Путь в небо. За чертой инстинкта — страница 11 из 30

– Человек человеком человек…

А потом немного подумал над своими словами и продолжил – расшифровал их для тех, кому они показались непонятными:

– Именно это главное в понятии долга. Я один на этом свете ничего не стою, а когда нас, людей, много, то тогда и я имею цену.

Эти слова великого человека, победителя обстоятельств и судьбы Шаварша Карапетяна, спасшего ценой своего здоровья и спортивной карьеры стольких людей в водах Армянского водохранилища, вдруг напомнили мне слова другого моего героя. Маленького мальчика с Камчатки, сказавшего о значении человека для человека в не менее экстремальной для него ситуации борьбы за жизнь, из которой он тоже вышел победителем. Действительно, человеку нужен человек!

Глава 4. Стремление

Мне, с рвущейся, как с привязи, душой,

За облаками, птицами и ветром,

Дана горизонтальность мостовой

И безнаклонность скользкого паркета.

В то время, как душа наклонена

Наклоном крыш, холмов и старых башен,

Довольствоваться должен я судьбой

В толпе подошвами шушукающих граждан.

И потому я падаю вперёд

И о булыжник больно расшибаюсь,

Что, веруя, что я взлечу вот-вот,

Я вновь в порыве ветра ошибаюсь.

Порыв души однажды совпадёт

С порывом ветра, замысел удвоя,

И, выхваченный неба крутизной,

Я вознесусь внезапно над землёю.

Но чтобы этот миг не объяснять

Ни чудом, ни божественным знаменьем,

Ты пробуй, даже падая, летать —

И после не жалеть свои колени.

Виктор Луферов

Сколько себя помню, вечно не давал мне покоя один сон. Будто я летаю. То низко над землёй, с трудом преодолевая власть земного тяготения, то легко поднимаясь в совершенно беспредельные, заоблачные выси и паря там наподобие беззаботного ворона, не прилагая для этого абсолютно никаких усилий. Иногда это были мучительные отрывы от земли вроде тягучего бега, как это происходило бы на Луне, с притяжением в шесть раз меньше нашего. Иногда – восхитительные нырки с какой-нибудь высокой точки с неизменно следующими за ними плавными взлётами. А случалось, уход от земли требовал неимоверных усилий, когда приходилось работать руками и ногами для взлёта, и только при достижении какой-то высоты передвижение в воздухе обретало лёгкость птицы. Но всякий раз это был полёт – восхитительный разрыв надоевшего притяжения земли и свободное скольжение над ней.

Бывало, я просыпался с широкой улыбкой на лице или… весь в слезах от этого восхитительного, ни с чем не сравнимого ощущения. И, желая длить его и длить, снова закрывал глаза, боясь пошевельнуться, – звал сон назад. Однако он приходил по какому-то не мне ведомому расписанию.

Задание:
Подхватите текст о повторяющемся сне про полёт и продолжите его, начиная сразу после последнего приведённого предложения. Записи представляют собой отдельный, самостоятельный материал.

Записи с пространственными вопросами
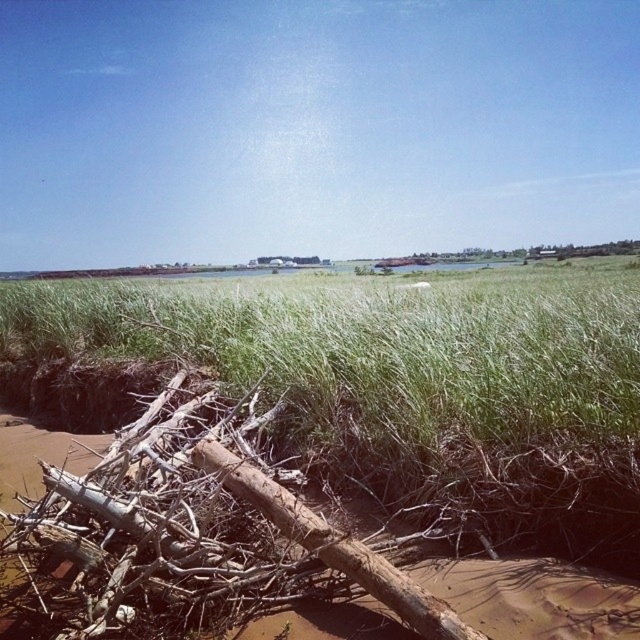
Question: Is green rough grass at center above brown rough wood at lower left?

Choices:
 (A) yes
 (B) no

Answer: (A)

Question: Which object is farther from the camera taking this photo?

Choices:
 (A) green rough grass at center
 (B) brown rough wood at lower left

Answer: (A)

Question: Which of the following is the farthest from the observer?

Choices:
 (A) (278, 280)
 (B) (196, 458)

Answer: (A)

Question: Is the position of green rough grass at center more distant than that of brown rough wood at lower left?

Choices:
 (A) yes
 (B) no

Answer: (A)

Question: Does green rough grass at center appear over brown rough wood at lower left?

Choices:
 (A) no
 (B) yes

Answer: (B)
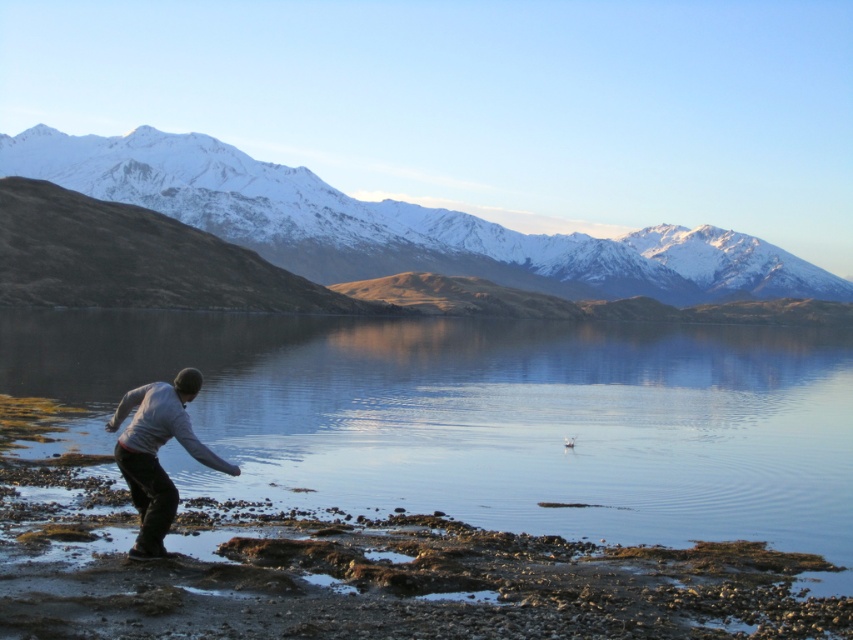
Question: Can you confirm if smooth water at center is positioned below snowy rocky mountain at upper center?

Choices:
 (A) no
 (B) yes

Answer: (B)

Question: Is smooth water at center to the left of gray cotton sweater at lower left from the viewer's perspective?

Choices:
 (A) no
 (B) yes

Answer: (A)

Question: Which of these objects is positioned farthest from the smooth water at center?

Choices:
 (A) snowy rocky mountain at upper center
 (B) gray cotton sweater at lower left

Answer: (A)

Question: Which point is closer to the camera?

Choices:
 (A) (x=820, y=381)
 (B) (x=143, y=433)

Answer: (B)

Question: Which point appears farthest from the camera in this image?

Choices:
 (A) (196, 208)
 (B) (440, 470)

Answer: (A)

Question: Observing the image, what is the correct spatial positioning of smooth water at center in reference to snowy rocky mountain at upper center?

Choices:
 (A) right
 (B) left

Answer: (B)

Результат:
В детстве мне говорили, что это я расту. Но для меня важно было не объяснение происходящего со мной во снах и уж тем более не достижение какой-то длины моего тела, а испытание фантастического чувства наяву. До какого-то возраста я свято верил, что вот настанет некий момент моей жизни – и я полечу. Сначала я определял этот срок в шестнадцать лет, потом – в восемнадцать, в двадцать. Как в чудесной сказке. Потом понял, что сроки здесь совершенно ни при чём, и всерьёз загрустил от того, что сон не сбудется. Я с завистью наблюдал за птицами, сожалел, что не могу рвануться вслед за ними, и всерьёз думал, сколько я готов отдать за умение летать. Останавливался на половине жизни…

Смешной мальчик! Но тем не менее люди не забывают эту хранящуюся, наверное, в наших генах с незапамятных времён память о том, что когда-то они летали. И поднимаются в небо! Поднимаются всем преградам и запретам назло. И платят порой за это счастье самую высокую цену.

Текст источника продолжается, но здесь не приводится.